La presentazione. La ciliegia al maraschino è fondamentale nella presentazione. Non a caso l’Old Fashioned viene servito in una tipologia di bicchiere che porta il suo stesso nome ed è utilizzata per servire i distillati in purezza. Sicuramente suadente è poi la scorza d’arancia, che è il fondo del diorama gustativo. In bocca sicuramente complesso e non per tutti. Del resto, ha un fascino – appunto – d’altri tempi.

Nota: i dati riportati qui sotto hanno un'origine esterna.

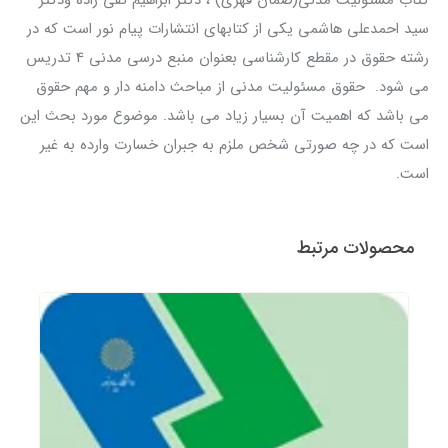
کتاب مسئولیت مدنی(ضمان قهری) ، دکتر ابراهیم تقی زاده ودکتر
سید احمدعلی هاشمی یکی از کتابهای انتشارات پیام نور است که در
رشته حقوق در مقطع کارشناسی بعنوان منبع درسی مدنی 4 تدریس
می شود. حقوق مسئولیت مدنی از مباحث دامنه دار و مهم حقوق
می باشد که اهمیت آن بسیار زیاد می باشد. موضوع مورد بحث این
است که در چه صورتی شخص ملزم به جبران خسارت وارده به غیر
است.
محصولات مرتبط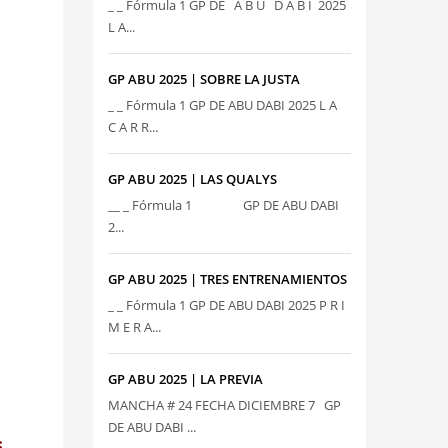
_ _ Fórmula 1 GP DE A B U D A B I 2025
L A...
GP ABU 2025 | SOBRE LA JUSTA
_ _ Fórmula 1 GP DE ABU DABI 2025 L A
C A R R...
GP ABU 2025 | LAS QUALYS
__ _ Fórmula 1 GP DE ABU DABI
2...
GP ABU 2025 | TRES ENTRENAMIENTOS
_ _ Fórmula 1 GP DE ABU DABI 2025 P R I
M E R A...
GP ABU 2025 | LA PREVIA
MANCHA # 24 FECHA DICIEMBRE 7 GP
DE ABU DABI ...
s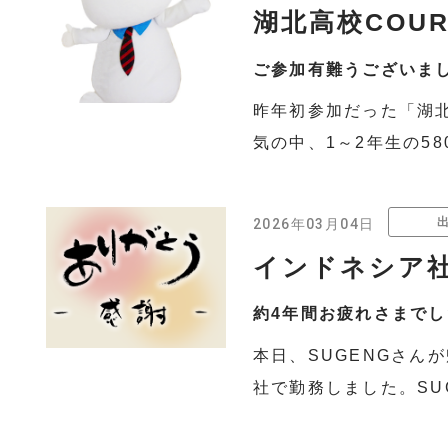
湖北高校COUR
ご参加有難うございま
昨年初参加だった「湖北
気の中、1～2年生の58
2026年03月04日
インドネシア
約4年間お疲れさまでし
本日、SUGENGさん
社で勤務しました。SU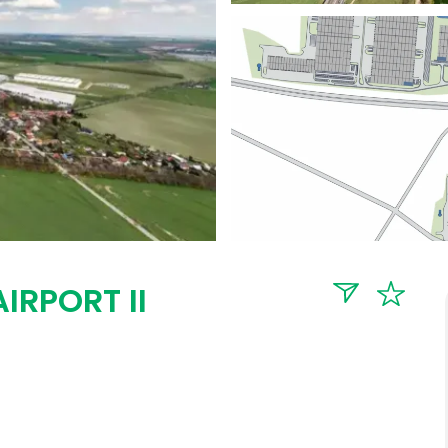
IRPORT II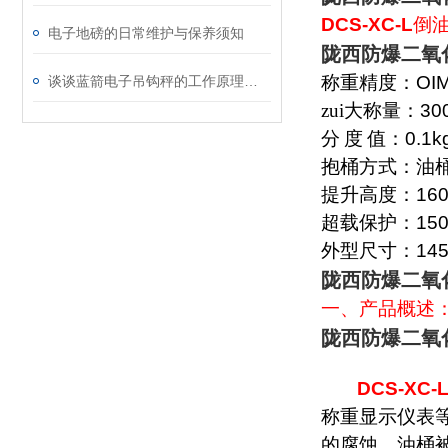
DCS-XC-L
倒
电子地磅的日常维护与保养须知
陇西防爆二氧
称重精度：
OI
谈谈蓝箭电子吊钩秤的工作原理、构造、使用方法和优点
zui大称量：
30
分
度
值：
0.1k
抱桶方式：油
提升高度：
16
超载保护：
15
外型尺寸：
14
陇西防爆二氧
一、产品概述
陇西防爆二氧
DCS-XC-
称重显示仪表
的腐蚀。油桶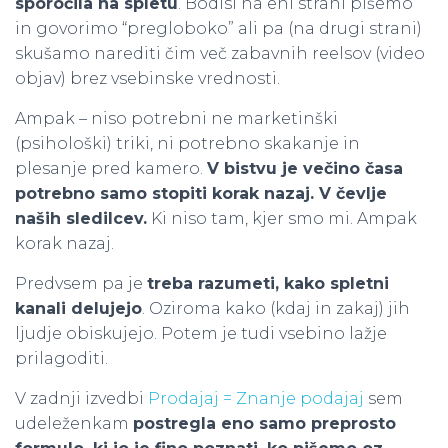
sporočila na spletu
. Bodisi na eni strani pišemo
in govorimo “pregloboko” ali pa (na drugi strani)
skušamo narediti čim več zabavnih reelsov (video
objav) brez vsebinske vrednosti.
Ampak – niso potrebni ne marketinški
(psihološki) triki, ni potrebno skakanje in
plesanje pred kamero.
V bistvu je večino časa
potrebno samo stopiti korak nazaj. V čevlje
naših sledilcev.
Ki niso tam, kjer smo mi. Ampak
korak nazaj.
Predvsem pa je
treba razumeti, kako spletni
kanali delujejo
. Oziroma kako (kdaj in zakaj) jih
ljudje obiskujejo. Potem je tudi vsebino lažje
prilagoditi.
V zadnji izvedbi
Prodajaj = Znanje podajaj
sem
udeleženkam
postregla eno samo preprosto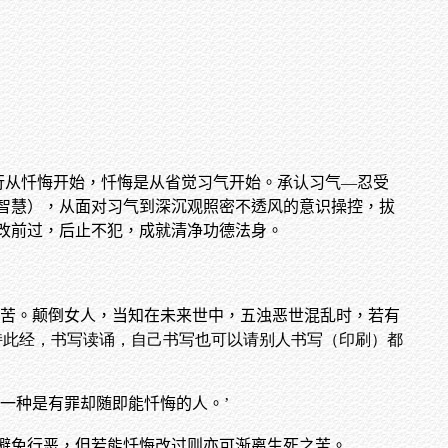
行从忏悔开始，忏悔是从省觉习气开始。承认习气—忍受
智慧），从面对习气到深沉观照密不透风的意识操控，拔
改前过，后止不犯，成就清净功德法身。
之苦。颠倒女人，当知在未来世中，五浊恶世混乱时，若有
，若受持此经，书写读诵，自己书写也可以请别人书写（印刷）都
一种是有罪却随即能忏悔的人。’
避免行恶，但若能忏悔改过则亦可渐离生死之苦。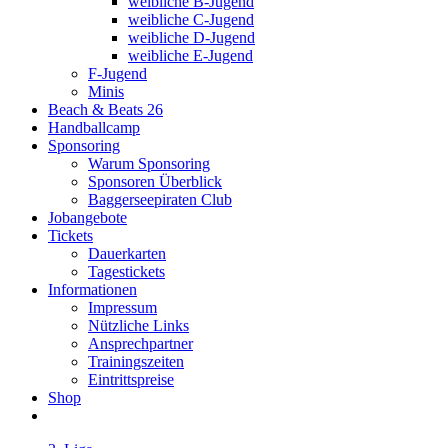
weibliche B-Jugend
weibliche C-Jugend
weibliche D-Jugend
weibliche E-Jugend
F-Jugend
Minis
Beach & Beats 26
Handballcamp
Sponsoring
Warum Sponsoring
Sponsoren Überblick
Baggerseepiraten Club
Jobangebote
Tickets
Dauerkarten
Tagestickets
Informationen
Impressum
Nützliche Links
Ansprechpartner
Trainingszeiten
Eintrittspreise
Shop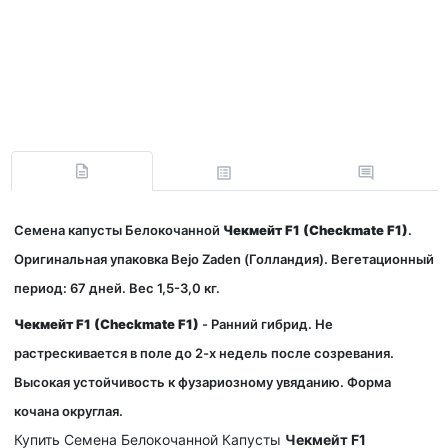
Семена капусты Белокочанной
Чекмейт F1 (Checkmate F1)
.
Оригинальная упаковка Bejo Zaden (Голландия). Вегетационный
период: 67 дней. Вес 1,5-3,0 кг.
Чекмейт F1 (Checkmate F1)
- Ранний гибрид. Не
растрескивается в поле до 2-х недель после созревания.
Высокая устойчивость к фузариозному увяданию. Форма
кочана округлая.
Купить Семена Белокочанной Капусты
Чекмейт F1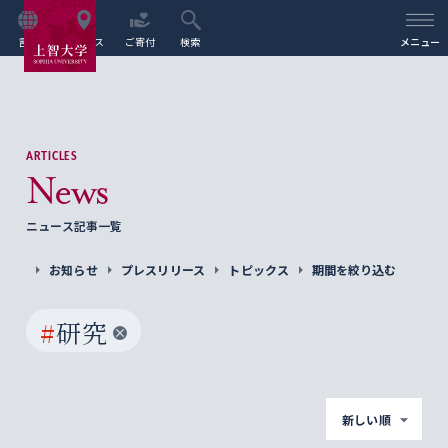
言語
アクセス
ご寄付
検索
メニュー
ARTICLES
News
ニュース記事一覧
お知らせ
プレスリリース
トピックス
期間を絞り込む
#
研究
新しい順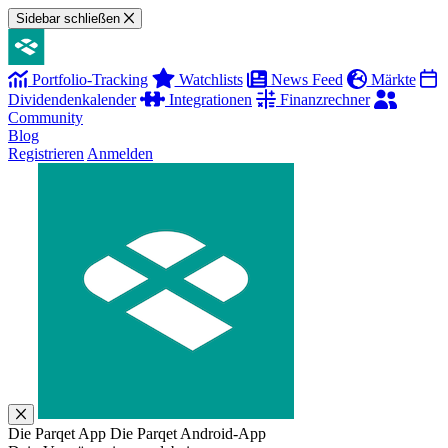
Sidebar schließen
Portfolio-Tracking
Watchlists
News Feed
Märkte
Dividendenkalender
Integrationen
Finanzrechner
Community
Blog
Registrieren
Anmelden
Die Parqet App
Die Parqet Android-App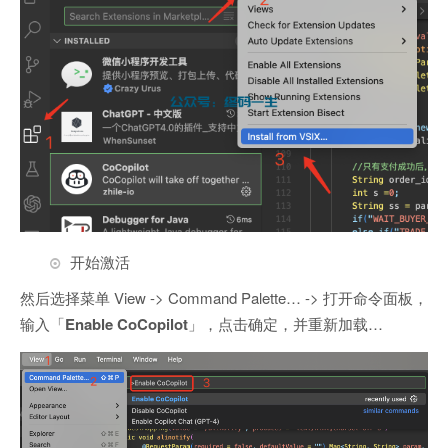
开始激活
然后选择菜单 View -> Command Palette… -> 打开命令面板，
输入「
Enable CoCopilot
」，点击确定，并重新加载…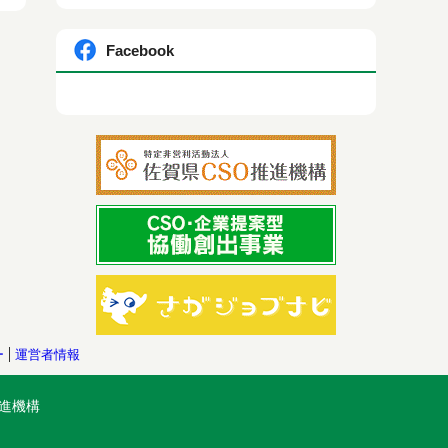
Facebook
ー
運営者情報
進機構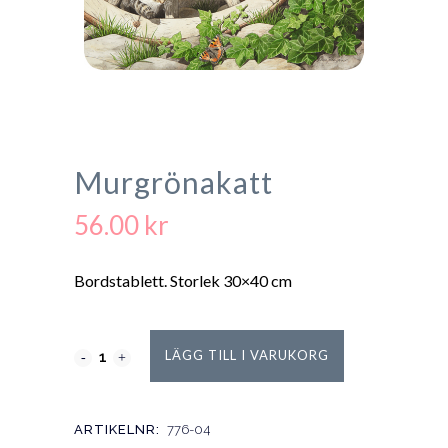
Murgrönakatt
56.00
kr
Bordstablett. Storlek 30×40 cm
LÄGG TILL I VARUKORG
ARTIKELNR:
776-04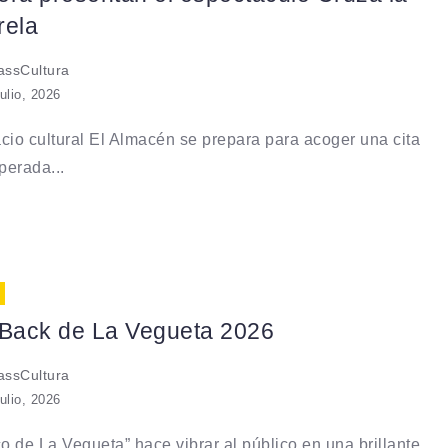
rela
ssCultura
julio, 2026
cio cultural El Almacén se prepara para acoger una cita
perada...
 Back de La Vegueta 2026
ssCultura
julio, 2026
co de La Vegueta” hace vibrar al público en una brillante...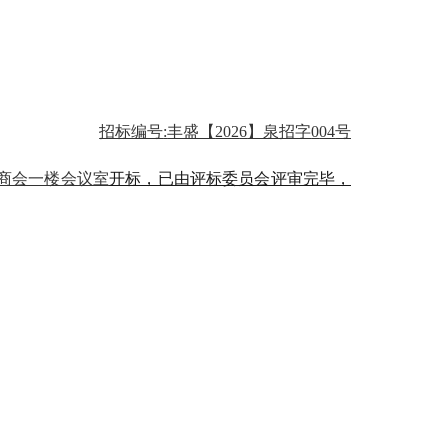
招标编号
:
丰盛【
202
6
】泉招字
0
04
号
府商会一楼会议室
开标，已由评标委员会评审完毕，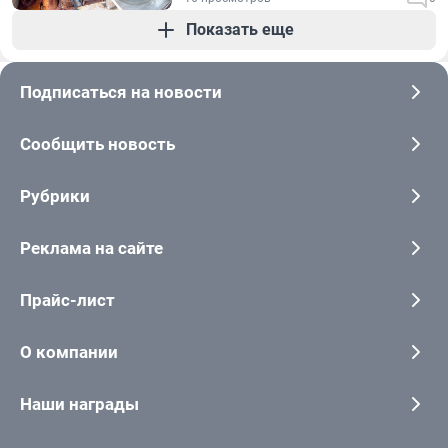
Показать еще
Подписаться на новости
Сообщить новость
Рубрики
Реклама на сайте
Прайс-лист
О компании
Наши награды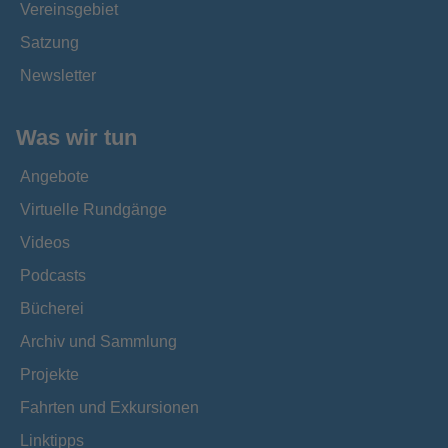
Vereinsgebiet
Satzung
Newsletter
Was wir tun
Angebote
Virtuelle Rundgänge
Videos
Podcasts
Bücherei
Archiv und Sammlung
Projekte
Fahrten und Exkursionen
Linktipps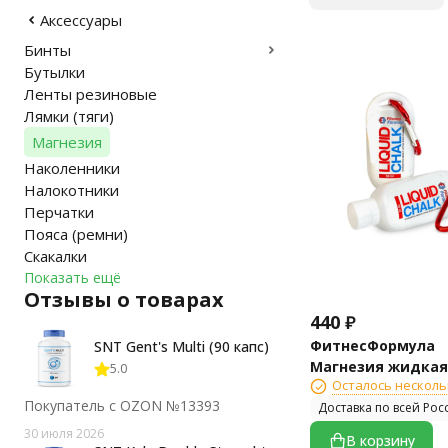
Аксессуары
Бинты
Бутылки
Ленты резиновые
Лямки (тяги)
Магнезия
Наколенники
Налокотники
Перчатки
Пояса (ремни)
Скакалки
Показать ещё
Отзывы о товарах
440
₽
ФитнесФормула
SNT Gent's Multi (90 капс)
Магнезия жидкая
5.0
Осталось несколь
мл)
Покупатель с OZON №13393
Доставка по всей Рос
30 июля 2026
В корзину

Piccola storia dell’angostura. Avete presente il piccolo contenitore di questo particolarissimo liquore? Un’ampollina talmente piccola che l’etichetta la sovrasta avvolgendola quasi totalmente. Lo inventò il dottor Johann Siger, medico al servizio dell’Armata di Liberazione di Simon Bolivar. Dopo anni di studi, elaborò la ricetta di questo amaro molto alcolico che prevede, tra le altre cose, i chiodi di garofano, la radice di genziana, il cardamomo, la china e l’essenza di arance amare. Usato inizialmente come tonico per i soldati, finì tra gli ingredienti dei barman di tutto il mondo, come ingrediente di famosi drink, quali, ad esempio, il Manhattan. Il suo nome deriva dall’antico nome della città Angostura in Venezuela, dove si sistemò il medico (oggi chiamata Ciudad Bolivar).